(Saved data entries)
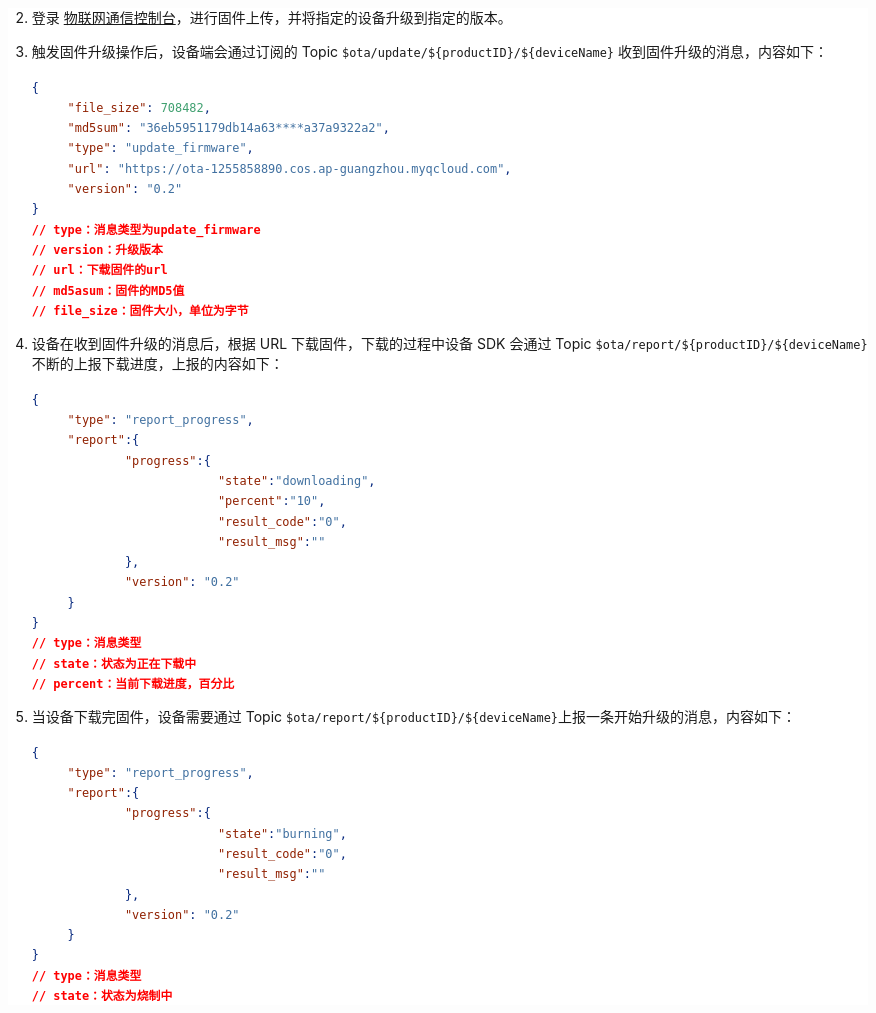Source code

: 2. 登录 [物联网通信控制台](https://console.cloud.tencent.com/iotcloud)，进行固件上传，并将指定的设备升级到指定的版本。

3. 触发固件升级操作后，设备端会通过订阅的 Topic `$ota/update/${productID}/${deviceName}` 收到固件升级的消息，内容如下：

   ```json
   {
        "file_size": 708482,
        "md5sum": "36eb5951179db14a63****a37a9322a2",
        "type": "update_firmware",
        "url": "https://ota-1255858890.cos.ap-guangzhou.myqcloud.com",
        "version": "0.2"
   }
   // type：消息类型为update_firmware
   // version：升级版本
   // url：下载固件的url
   // md5asum：固件的MD5值
   // file_size：固件大小，单位为字节
   ```

4. 设备在收到固件升级的消息后，根据 URL 下载固件，下载的过程中设备 SDK 会通过 Topic `$ota/report/${productID}/${deviceName}`不断的上报下载进度，上报的内容如下：

   ```json
   {
        "type": "report_progress",
        "report":{
                "progress":{
                             "state":"downloading",
                             "percent":"10",
                             "result_code":"0",
                             "result_msg":""
                },
                "version": "0.2"
        }
   }
   // type：消息类型
   // state：状态为正在下载中
   // percent：当前下载进度，百分比
   ```

5. 当设备下载完固件，设备需要通过 Topic `$ota/report/${productID}/${deviceName}`上报一条开始升级的消息，内容如下：

   ```json
   {
        "type": "report_progress",
        "report":{
                "progress":{
                             "state":"burning",
                             "result_code":"0",
                             "result_msg":""
                },
                "version": "0.2"
        }
   }
   // type：消息类型
   // state：状态为烧制中
   ```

ASSIGNMENT » Copy out each line of the data that includes the string "version".

EXERCISE ANSWER »
        "version": "0.2"
   // version：升级版本
                "version": "0.2"
                "version": "0.2"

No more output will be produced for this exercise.